Washington Post Staff Writer
Friday, October 2, 2009; 4:30 PM

The debate over health-care reform has given new momentum to an old goal of some good-government groups: greater public access to legislation that Congress is considering.

Much of that new energy is being fueled by conservative foes of health care who see political opportunity in their efforts.

Along the way they've discovered what lawmakers already knew: The text in the House of Representative's 1,017-page version of the bill, for example, is a mixture of such thick legalese and references to previous bills that even a chamber full of lawyers requires weeks, not to mention the help of their aides, to digest it.

"Nobody could read this bill in 72 hours and understand it," said Rep. John Yarmuth (D-Ky.), referring to the three-day period to peruse legislation that some public interest groups say could help keep Congress accountable.

Nonetheless, recent efforts have drawn attention to the issue.

Hoping to tap into populist frustration with Washington and anxiety about health-care reform, Republicans last week demanded the Senate Finance Committee hold off voting on its bill until it was written into the full, dense legislative language and released publicly, instead of the more digestible and shorter "conceptual" language that the panel is now considering.

In addition, a group of more than 180 members in the House, mostly Republicans, is circulating a petition that would require all bills to be posted online for three days before a vote. The group demanded this week that Democratic leaders in Congress schedule a vote on the issue.

Also, a "Read the Bill" online campaign has started, with the support from nonpartisan groups and the GOP. And a group called Read to Vote has collected the signatures of more than 80,000 people to demand lawmakers pledge to read every page of every bill before they vote.

"We think it's important because the devil is in the details," said Lisa Rosenberg, the government affairs consultant for the Sunlight Foundation, a nonpartisan group that advocates increased congressional accountability.

"A lot of groups are using it for partisan purposes; they see a chance to launch on this for not the most genuine of reasons," Rosenberg added, referring to the newfound enthusiasm among Republicans, who often didn't post legislation for 72 hours when they were in the majority.

Democrats blocked the GOP effort in the Senate, casting it as a Republican attempt to slow the health-care legislation.

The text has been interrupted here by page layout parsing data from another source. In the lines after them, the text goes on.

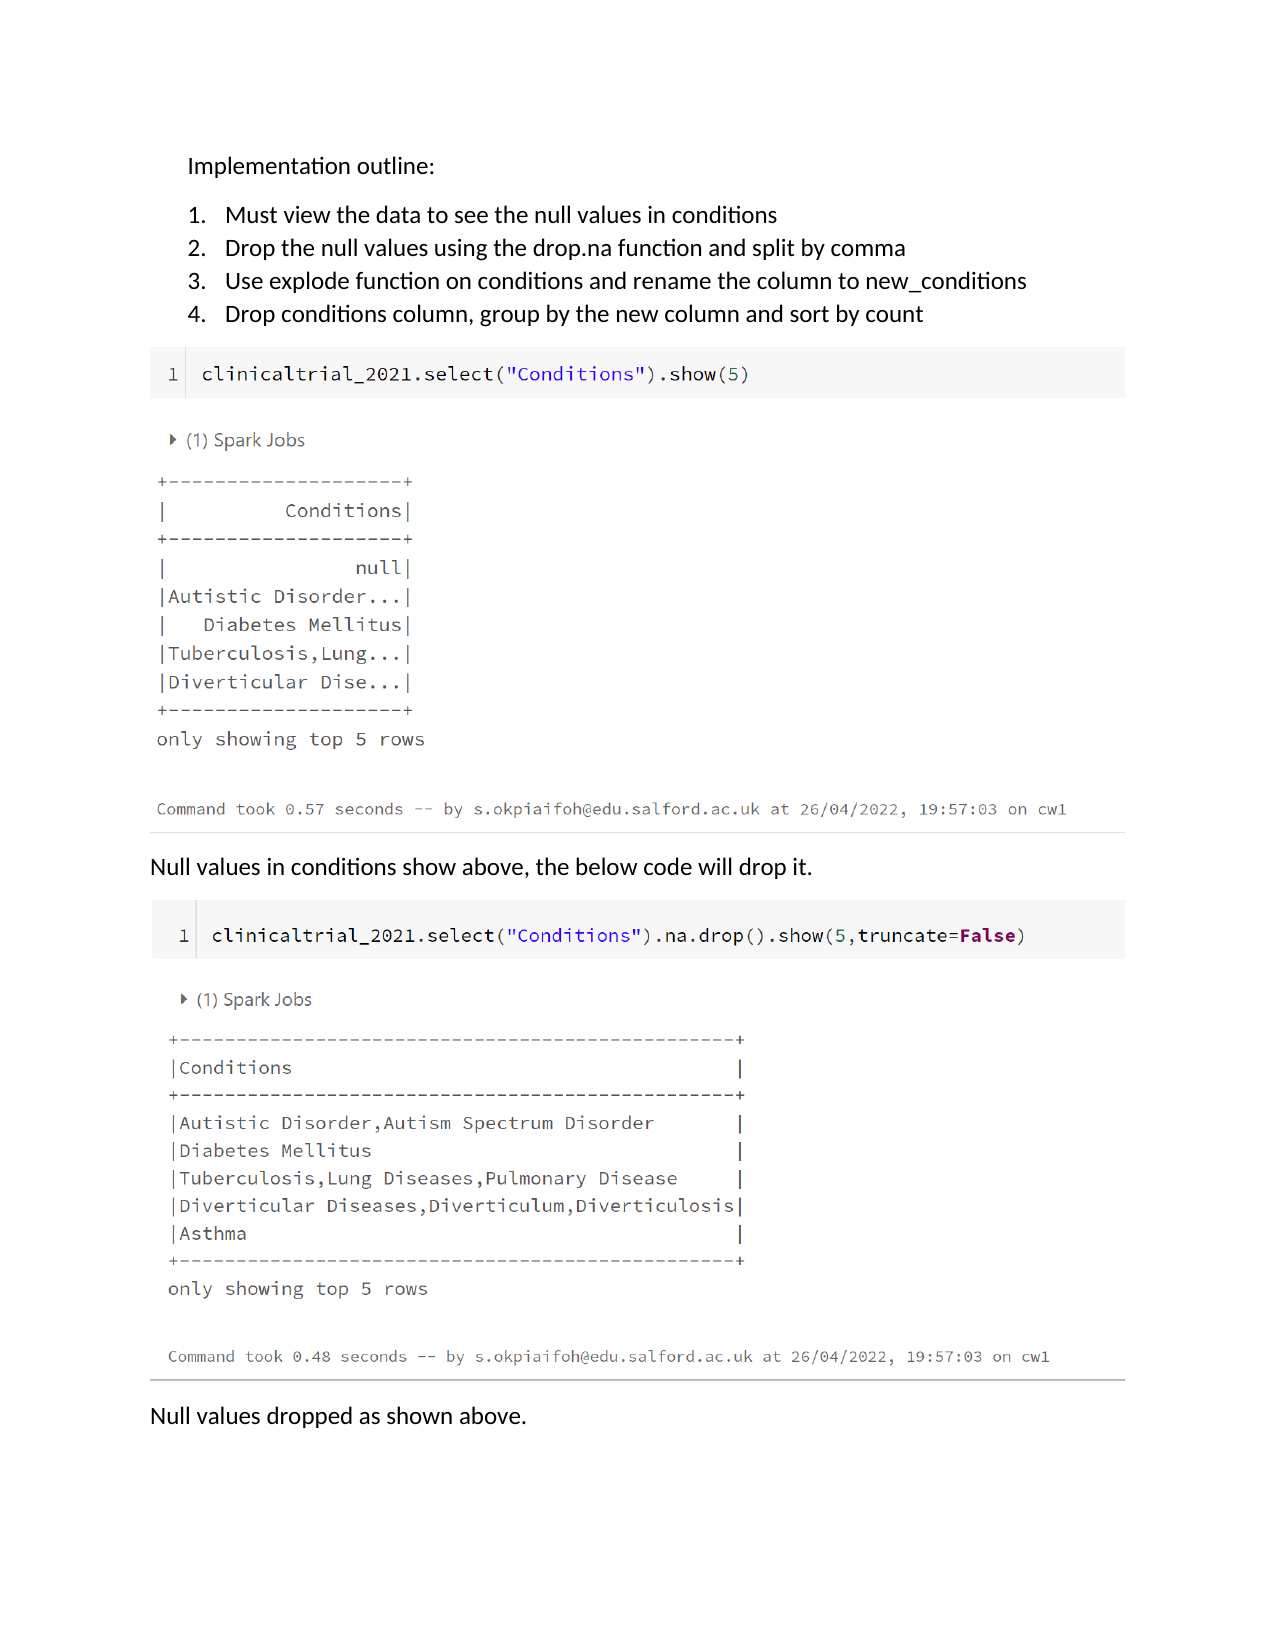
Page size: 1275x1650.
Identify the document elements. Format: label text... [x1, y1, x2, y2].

text Null values dropped as shown above. [150, 1400, 1125, 1430]
list Drop conditions column, group by the new column and sort by count [187, 298, 1125, 329]
picture [150, 347, 1125, 833]
list Use explode function on conditions and rename the column to new_conditions [187, 265, 1125, 296]
text Null values in conditions show above, the below code will drop it. [150, 851, 1125, 882]
list Drop the null values using the drop.na function and split by comma [187, 232, 1125, 263]
list Must view the data to see the null values in conditions [187, 199, 1125, 230]
picture [150, 900, 1125, 1381]
text Implementation outline: [187, 150, 1125, 181]
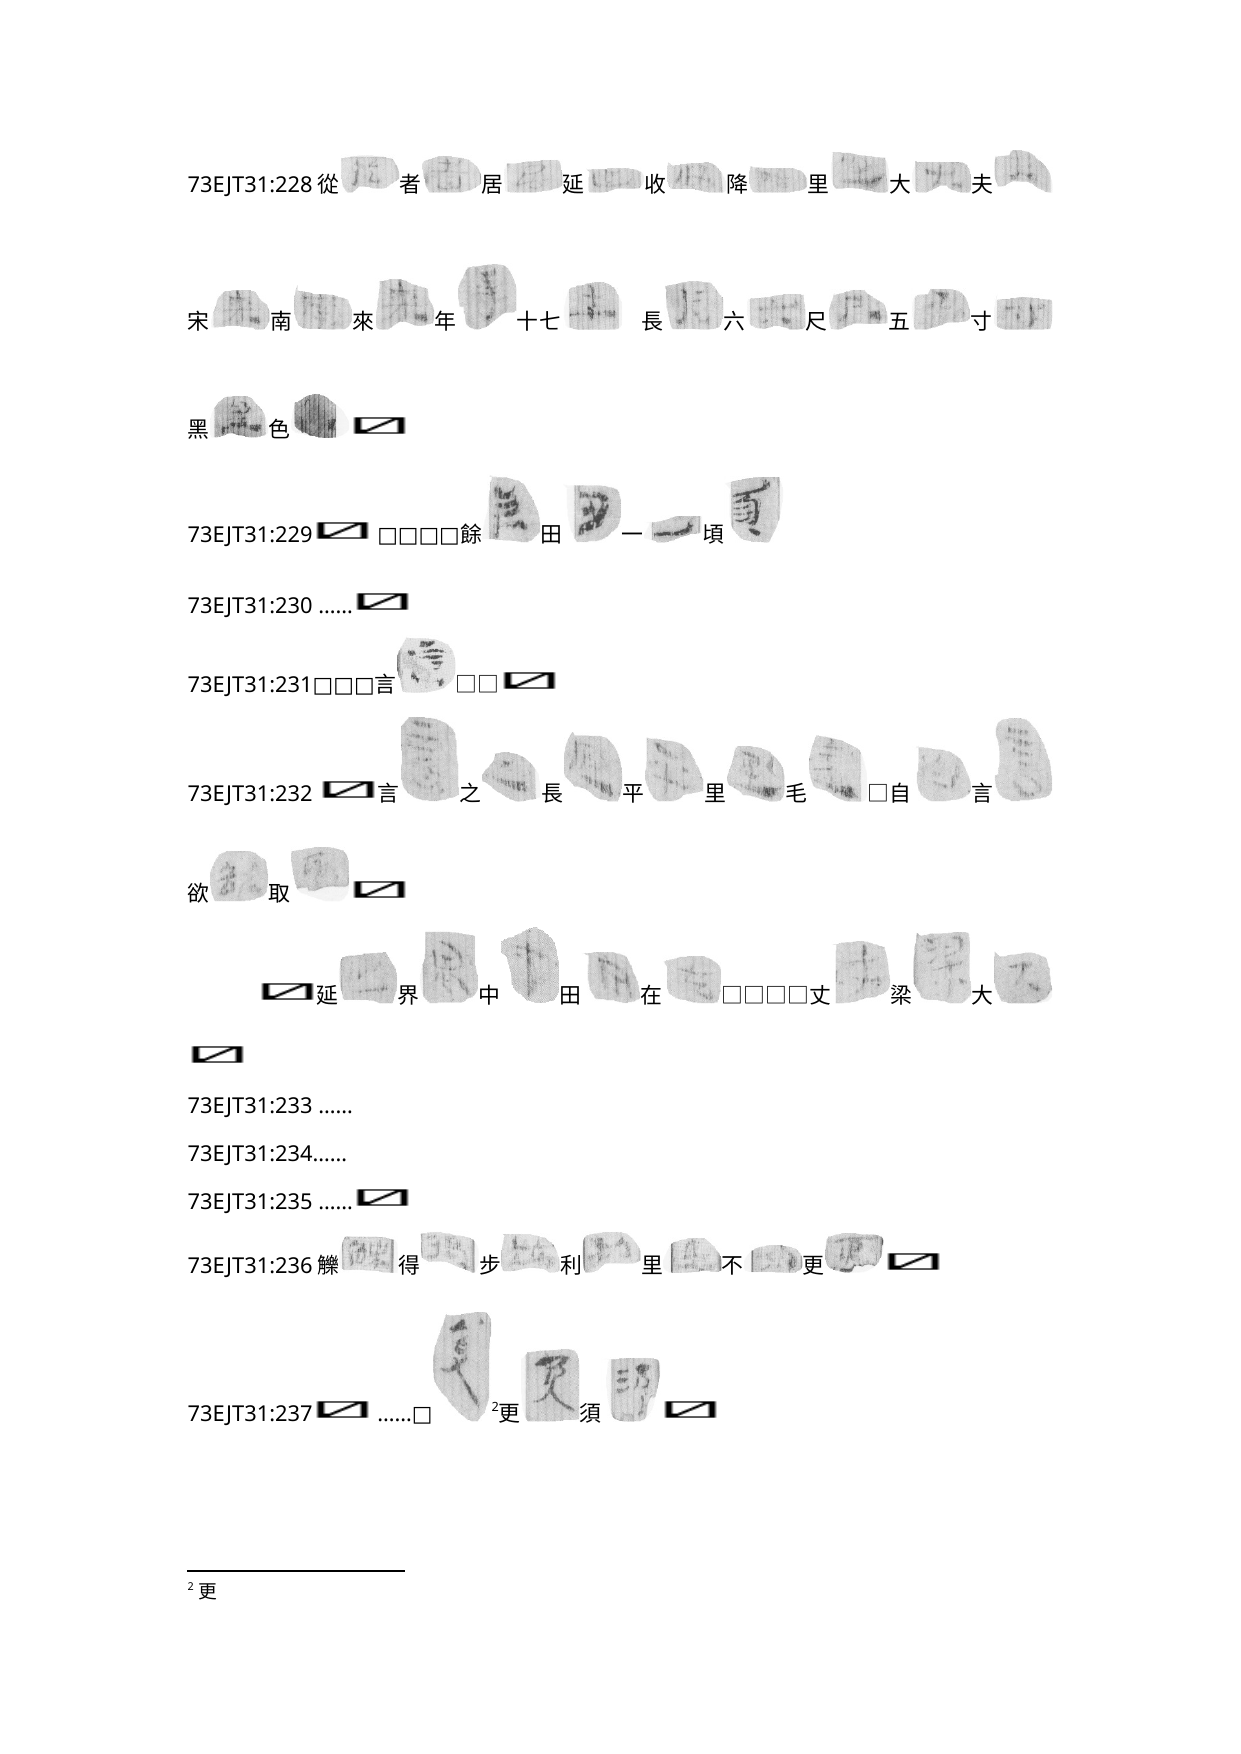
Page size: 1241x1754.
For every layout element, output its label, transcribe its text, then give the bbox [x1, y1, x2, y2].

picture [581, 1231, 641, 1273]
picture [340, 154, 400, 193]
picture [432, 1312, 492, 1422]
picture [643, 515, 703, 543]
picture [748, 166, 808, 193]
picture [481, 474, 541, 543]
picture [724, 476, 784, 543]
picture [312, 1396, 372, 1422]
picture [664, 280, 724, 330]
picture [290, 846, 409, 902]
picture [209, 395, 269, 438]
text 73EJT31:228從者居延收降里大夫宋南來年十七 長六尺五寸黑色 [187, 150, 1053, 459]
picture [499, 667, 558, 693]
text 73EJT31:235 …… [187, 1184, 1053, 1216]
picture [503, 159, 563, 193]
picture [562, 483, 622, 543]
picture [375, 278, 435, 330]
picture [585, 167, 645, 193]
picture [667, 161, 727, 193]
picture [743, 1244, 803, 1273]
picture [824, 1232, 943, 1273]
picture [419, 1231, 479, 1273]
picture [396, 635, 456, 693]
picture [808, 734, 868, 802]
text 73EJT31:234…… [187, 1136, 1053, 1169]
picture [419, 930, 479, 1004]
picture [338, 952, 398, 1004]
text 73EJT31:231□□□言□□ [187, 635, 1053, 700]
picture [312, 517, 372, 543]
picture [726, 745, 786, 802]
picture [912, 931, 972, 1004]
picture [912, 745, 972, 802]
picture [520, 1348, 580, 1422]
picture [993, 717, 1053, 802]
picture [993, 150, 1053, 193]
picture [290, 393, 409, 438]
picture [457, 263, 517, 330]
text 73EJT31:236觻得步利里不更 [187, 1231, 1053, 1296]
picture [352, 588, 412, 614]
picture [209, 850, 269, 902]
picture [422, 155, 482, 193]
text 73EJT31:230 …… [187, 588, 1053, 620]
picture [293, 284, 353, 330]
picture [912, 160, 972, 193]
picture [746, 293, 806, 330]
picture [481, 751, 541, 802]
picture [911, 288, 971, 330]
picture [828, 289, 888, 330]
picture [645, 737, 704, 802]
picture [993, 950, 1053, 1004]
text 73EJT31:232 言之長平里毛□自言欲取 [187, 716, 1053, 911]
picture [563, 732, 623, 802]
picture [400, 716, 460, 802]
picture [830, 151, 890, 193]
text 延界中田在□□□□丈梁大 [187, 927, 1053, 1073]
picture [662, 955, 722, 1004]
picture [601, 1357, 720, 1422]
text 73EJT31:237 ……□更須 [187, 1312, 1053, 1442]
picture [338, 1236, 398, 1273]
picture [352, 1184, 412, 1210]
text 73EJT31:229 □□□□餘田一頃 [187, 474, 1053, 572]
picture [318, 776, 378, 802]
picture [210, 290, 270, 330]
picture [563, 281, 623, 330]
text 73EJT31:233 …… [187, 1089, 1053, 1122]
picture [831, 940, 891, 1004]
picture [662, 1237, 722, 1273]
picture [187, 1041, 247, 1067]
picture [500, 927, 560, 1004]
picture [993, 293, 1053, 330]
picture [581, 952, 641, 1004]
picture [500, 1233, 560, 1273]
picture [257, 978, 317, 1004]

But in the House, Speaker Nancy Pelosi (D-Calif.) has pledged to post the final bill online 72 hours before the last vote.

And bowing to GOP pressure, a group of congressional Democrats last week implored party leaders to enforce the current House rules, which already call for the posting of legislation 72 hours before a bill is passed. That requirement is often waived in the rush to get bills through Congress.

Brian Baird (D-Wash.), one of the few Democrats backing the GOP-sponsored 72-hour provision, said he has long supported posting bills as soon as possible, not only so constituents will have a chance to read bills, but so he will.

"There's a pattern here, the more important the bill, the more complicated it is, the less time we have to read it," said Baird, who says he has read every page of the health-care legislation. "And that's happened under Democratic control and Republican control."

But Democratic party leaders say the initiatives about reading bills are largely unnecessary.

Vincent Morris, spokesman for the House Rules Committee, which sets the House's schedule for considering legislation, noted that most bills are posted on the committee's Web site 48 hours before a vote. And although bills can be amended in that window before a vote, the proposed changes are also posted online.

"The vast majority of bills that have been considered by the House have been online for weeks," said Nadeam Elshami, a spokesman for Pelosi.

The push for greater transparency is long-standing. The minority party in Congress often accuses the majority of rushing through bills. Democrats frequently did it when Republicans controlled things.

But the cause has received additional momentum both from President Obama's calls for increased transparency in his administration and from the controversy over a section of the economic stimulus bill passed this year that limited the government's ability to block bonuses for executives at companies receiving federal funds under last year's bailout.

"Americans should be allowed to read the text of major bills before Congress votes on them. Previous Congresses, including Republican ones, failed to live up to this standard," said House Minority Leader John A. Boehner (R-Ohio.)

But Boehner himself won't satisfy all the transparency advocates. The lawmaker has acknowledged he has not read every word of the bills he has voted on in his 18 years in Congress.

"We have congressmen and senators who don't read the bills, and they brag about that in public " said Eric Yaverbaum, the co-founder of Read to Vote. "The say we're naive and do the whole page-count thing. They should read the bills we're going to put into law and make them easier to read."

No lawmaker of either party has backed Yaverbaum's effort.